14 Aralık 2012 Cuma

Yaptım yine lise mantığı



Bizi üzerinden yıllar geçse de hala derinden etkileyen sözler ve onların yaşattığı  ezilmislikler vardır. Coguna hiçbir zaman bir anlam veremeyiz bir anda durduk yerde aklımıza gelir ve yüreğimizin bir kenarlarını sızım sızım sızlatır. kimbilir belki benlik saygımız o zaman düşmüştür de hala kalkamadigindan o işitilmis laf her başarısızlığımızda kulağımızda cinlamaktadir. 
'lise mantığı' ...evet yanlış okumadınız. Universite son sinifta ( ki bu zaman dilimi bile ne hissettigimi anlatir) üç kafadar odev hazirlamakta tutusmuslugumuzun zirvelerine emin adımlarla tırmanmaktayız. Tam o esnada elinde birseylerle gelen anne aramiza süzüldü ve yaptıklarımızı inceledi ve o iki kelimeyi soyleyerek bir anda bizi silkeledi! Elindekiler bizim annelerimizin odamiza ders çalışırken  getirdigi meyve cips türü seyler degildi makaleydi literaturdu ustelik ingilizceydi. O nasıl  bir anneydi!  O anneyse benim annem neydi! Biz nasil bir odev hazırlamıstık ki tamamen düzmeceydi? Babam böyle  pasta yapmayı nerden ögrenmisti gibi sorular o an üç kafadarin etrafindaki zihin suzgecini doldurmustu!
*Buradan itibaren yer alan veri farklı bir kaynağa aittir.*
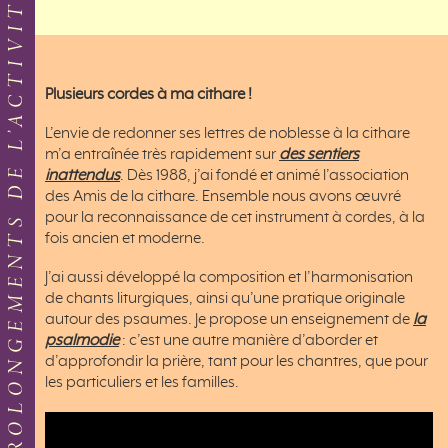
PROLONGEMENTS DE L’ACTIVITÉ
Plusieurs cordes à ma cithare !
L’envie de redonner ses lettres de noblesse à la cithare
m’a entraînée très rapidement sur
des sentiers
inattendus
. Dès 1988, j’ai fondé et animé l’association
des Amis de la cithare. Ensemble nous avons œuvré
pour la reconnaissance de cet instrument à cordes, à la
fois ancien et moderne.
J’ai aussi développé la composition et l’harmonisation
de chants liturgiques, ainsi qu’une pratique originale
autour des psaumes. Je propose un enseignement de
la
psalmodie
: c’est une autre manière d’aborder et
d’approfondir la prière, tant pour les chantres, que pour
les particuliers et les familles.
Ama o elleri opulesi anne bizim ilk sıcacık  fırından cikmiscasina ingilizceye cevrilmis odevimizin yaraticisi olmustu! 
Bu iki kelimeyi işittiğim andan bu yana her olumsuz davranışımda içimdeki o titiz temiz becerikli eleştirel sesim bana bu iki kelimeyi fısıldar: yaptın yine lise mantığı!